Prior to the separation, Ashland also said that its current pension and post-retirement liabilities owed to U.S. employees would be transferred to Valvoline, while Ashland would retain the foreign liabilities. Ashland also stated that independent dividend polices of the post separation entities would approximately match the current payout. i5Post separation, Valvoline is expected to incur a lesser tax bill relative to Ashland Stub, owing to its larger operational presence in the international markets.

IPO details

On September 12th, 2016, Ashland announced the launch of Valvoline’s IPO, offering 30,000,000 common shares to the public, representing 14.7% stake in the company (excluding underwriter’s option). Subsequently, on September 22nd, 2016, Valvoline raised around $660 million by selling 30,000,000 common shares, representing 16.9% interest, at $22 per common share. The IPO includes a 30-day over allotment option to the underwriters to buy an additional 4,500,000 common units. The final pricing of $22.00 is above the midpoint of marketed range of $20.00 to $23.00 announced earlier.

On September 23rd, 2016, Valvoline’s shares began trading on the New York Stock Exchange under the symbol “VVV”. The stock climbed 7.3% to close at $23.60, giving the Lexington, Kentucky-based company a market value of $4.7 billion. The offering closed on September 28th, 2016. Ashland retained 170 million common share units in Valvoline following the IPO, which represents an 85% stake or 83% if the overallotment option if fully exercised. This translates to an ownership ratio of 2.74 Valvoline shares for every Ashland share outstanding. Valvoline’s remaining common stock will be distributed in a spin-off during March 2017.

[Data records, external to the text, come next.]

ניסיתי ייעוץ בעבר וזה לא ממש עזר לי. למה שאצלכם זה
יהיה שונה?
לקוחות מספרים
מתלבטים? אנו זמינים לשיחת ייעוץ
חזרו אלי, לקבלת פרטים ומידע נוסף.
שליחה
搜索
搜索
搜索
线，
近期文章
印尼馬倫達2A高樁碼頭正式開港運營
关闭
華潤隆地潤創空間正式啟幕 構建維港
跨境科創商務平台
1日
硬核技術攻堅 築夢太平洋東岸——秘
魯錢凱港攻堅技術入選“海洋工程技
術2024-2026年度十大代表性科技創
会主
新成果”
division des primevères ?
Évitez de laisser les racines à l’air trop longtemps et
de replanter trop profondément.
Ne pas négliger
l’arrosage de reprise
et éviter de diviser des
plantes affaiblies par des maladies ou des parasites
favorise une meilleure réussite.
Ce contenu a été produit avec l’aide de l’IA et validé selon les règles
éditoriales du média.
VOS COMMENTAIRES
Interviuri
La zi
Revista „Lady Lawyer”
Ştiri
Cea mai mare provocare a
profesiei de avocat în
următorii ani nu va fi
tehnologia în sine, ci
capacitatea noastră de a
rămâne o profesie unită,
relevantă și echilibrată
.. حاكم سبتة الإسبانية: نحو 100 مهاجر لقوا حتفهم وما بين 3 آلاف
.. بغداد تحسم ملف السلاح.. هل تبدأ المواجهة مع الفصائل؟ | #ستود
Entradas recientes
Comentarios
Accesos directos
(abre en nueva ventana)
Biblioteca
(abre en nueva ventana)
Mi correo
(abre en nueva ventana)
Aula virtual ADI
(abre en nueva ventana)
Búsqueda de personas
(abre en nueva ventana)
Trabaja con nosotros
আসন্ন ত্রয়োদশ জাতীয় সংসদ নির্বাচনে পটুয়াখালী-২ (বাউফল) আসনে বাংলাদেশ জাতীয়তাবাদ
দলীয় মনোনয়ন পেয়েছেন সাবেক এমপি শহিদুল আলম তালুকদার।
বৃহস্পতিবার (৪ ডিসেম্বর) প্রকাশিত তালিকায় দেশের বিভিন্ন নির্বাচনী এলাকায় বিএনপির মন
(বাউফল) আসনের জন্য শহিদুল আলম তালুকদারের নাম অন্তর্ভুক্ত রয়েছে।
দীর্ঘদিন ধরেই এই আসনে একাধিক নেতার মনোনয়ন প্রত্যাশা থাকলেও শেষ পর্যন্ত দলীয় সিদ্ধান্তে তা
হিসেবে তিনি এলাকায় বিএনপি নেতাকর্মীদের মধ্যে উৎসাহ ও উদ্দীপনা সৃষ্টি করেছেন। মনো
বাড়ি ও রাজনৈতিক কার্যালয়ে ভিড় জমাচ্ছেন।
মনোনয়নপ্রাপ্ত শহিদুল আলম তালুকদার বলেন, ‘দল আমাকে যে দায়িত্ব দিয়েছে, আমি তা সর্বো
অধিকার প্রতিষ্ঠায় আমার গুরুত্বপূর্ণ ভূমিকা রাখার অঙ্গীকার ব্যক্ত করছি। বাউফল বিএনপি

As much as 5% of the shares sold in the offering were reserved for select Ashland employees and Valvoline Instant Oil Change store franchisees. BofA Merrill Lynch, Citi, Morgan Stanley, Deutsche Bank, Goldman Sachs, and J.P. Morgan acted as lead managers on the deal.

Post-IPO plans

Valvoline expects to use the proceeds from the IPO to pay existing debt, after which, Valvoline plans to borrow about $980 million and transfer the proceeds to its parent company, according to the deal prospectus. While Ashland will hold about 85% of Valvoline after the IPO, according to the filing, it plans to spin off its stake to shareholders in a tax-free transaction after a 180-day lockup period. Ashland has been seeking to refine its focus on specialty chemicals, with the Valvoline IPO marking a step in that direction.

Stock performance

i6Valvoline’s stock stood at $23.85, gaining 0.72%, at the close on Wednesday, September 28th, 2016, having vacillated between an intraday high of $24.07 and a low of $23.41 during the session. The stock’s trading volume was at 1,805,513 for the day.